Além dos desafios legais e éticos que envolvem a recusa de transfusões de sangue por parte das Testemunhas de Jeová, a medicina tem avançado significativamente no desenvolvimento de alternativas que respeitam as crenças religiosas dessa comunidade, desenvolvendo técnicas e produtos médicos conhecidos como "estratégias de gestão do sangue do paciente", tais como uso de substitutos de sangue, autotransfusão intraoperatória, conservação de sangue, produtos coagulantes e selantes cirúrgicos  e outras. Esses avanços ajudam a minimizar ou até mesmo eliminar a necessidade de transfusões de sangue em cirurgias e tratamentos complexos. Na prática clínica, médicos têm se empenhado em respeitar as diretrizes religiosas desses pacientes, buscando alternativas que conciliem a ciência médica com as convicções religiosas.
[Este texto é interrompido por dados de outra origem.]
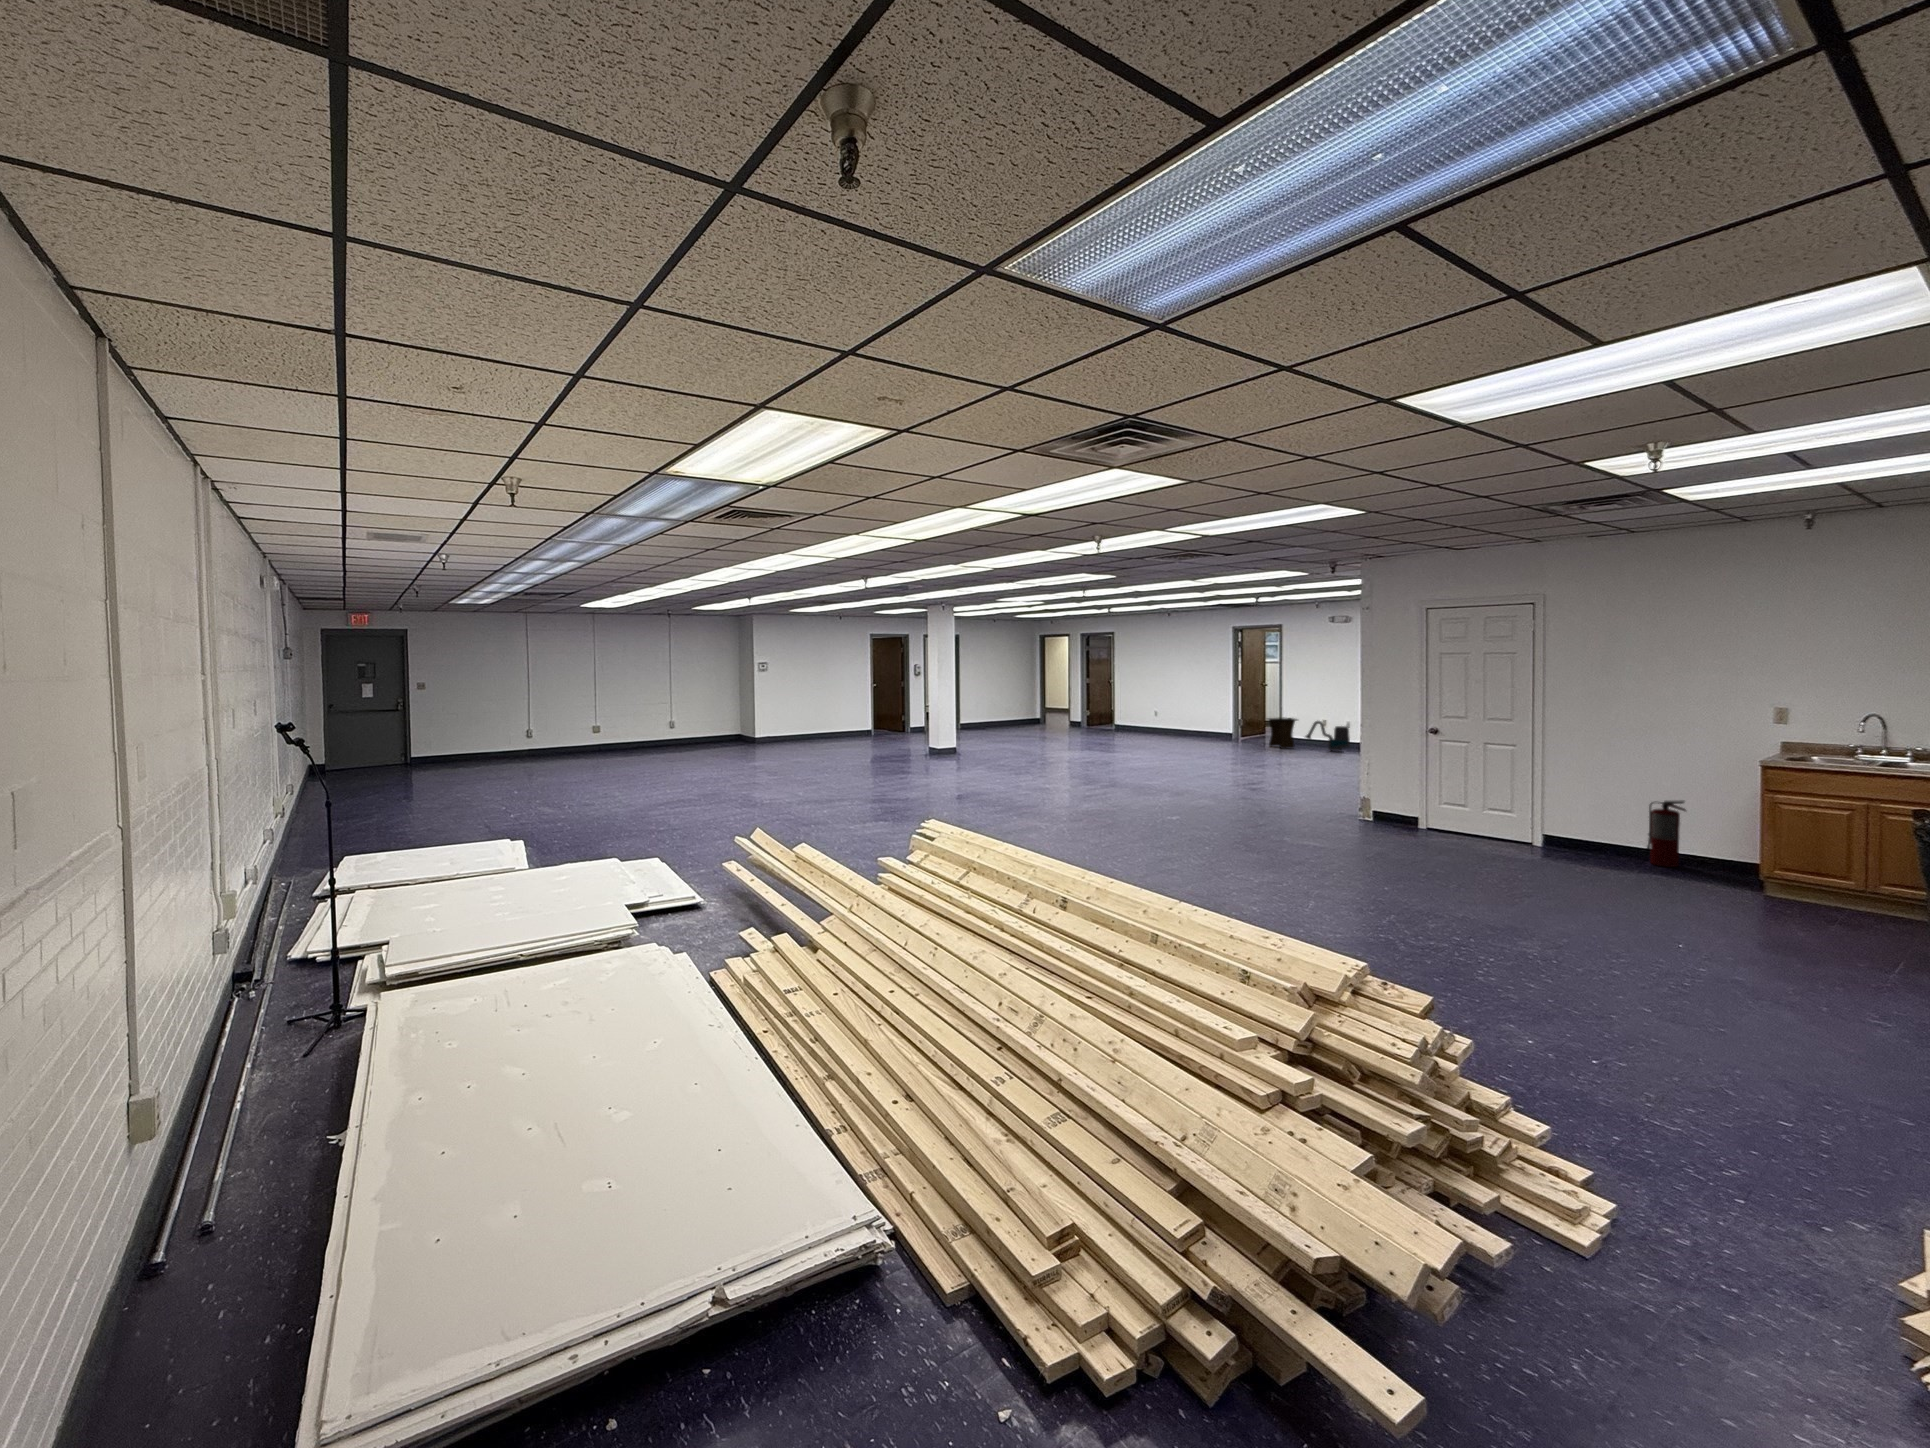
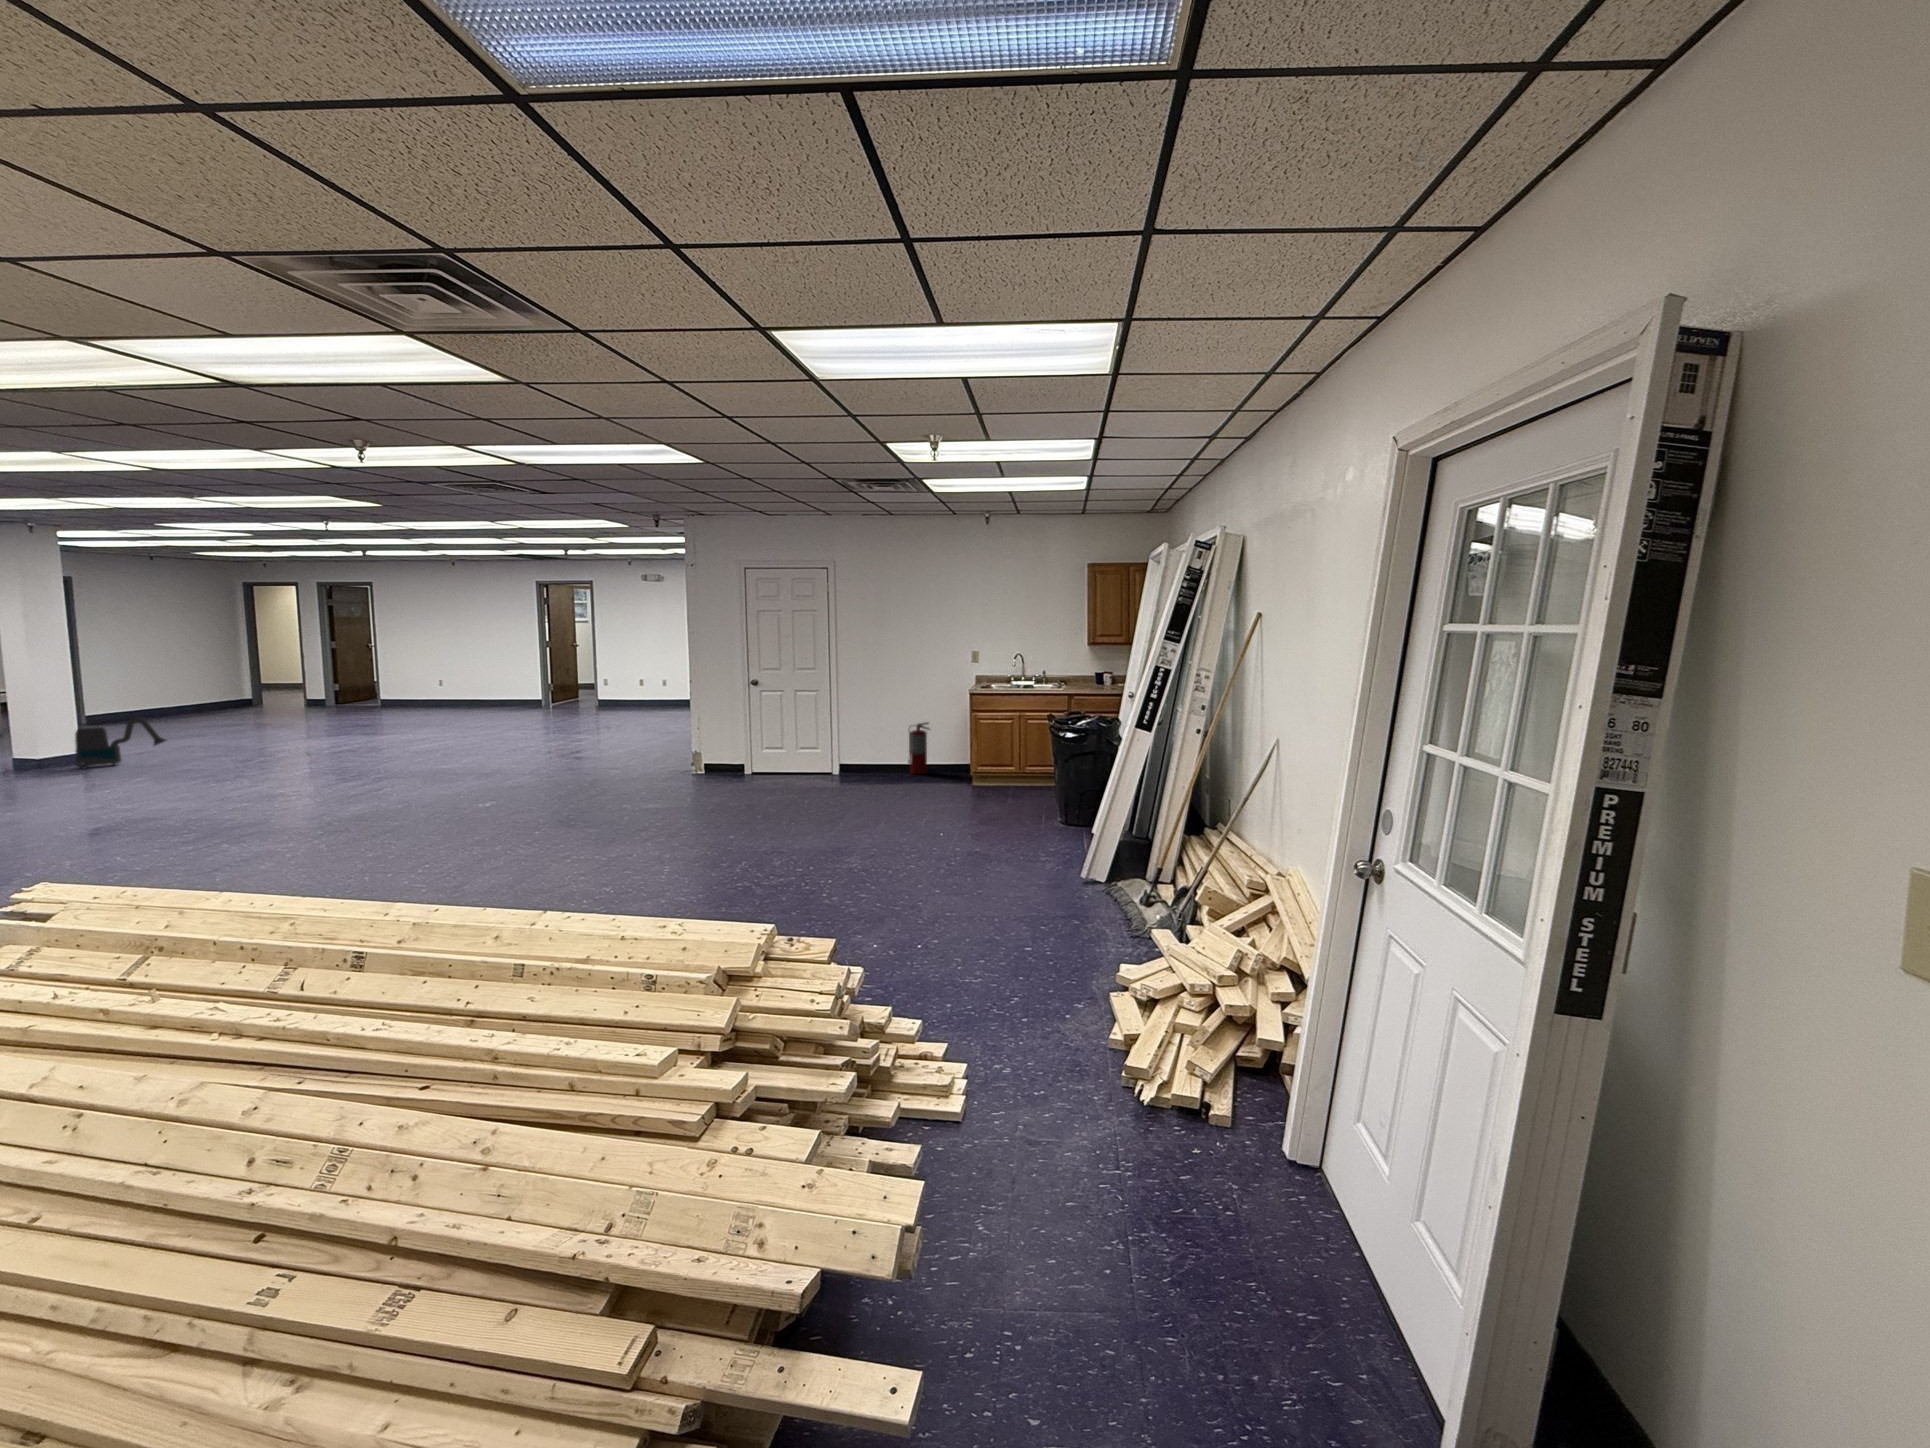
stool: present [1267,718,1297,749] -> none [578,679,616,712]
vacuum cleaner: present [1305,721,1350,751] -> present [75,717,167,769]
A busca por alternativas às transfusões tradicionais representa um avanço significativo no tratamento de pacientes Testemunhas de Jeová, permitindo que eles recebam cuidados de saúde de alta qualidade sem violar seus princípios religiosos. Esse desenvolvimento, aliado à evolução da jurisprudência que tenta equilibrar os direitos fundamentais de autonomia, vida, saúde e liberdade de crença, demonstra que a ciência e o direito podem encontrar soluções harmoniosas em contextos de grande sensibilidade moral e ética, respeitando a dignidade humana.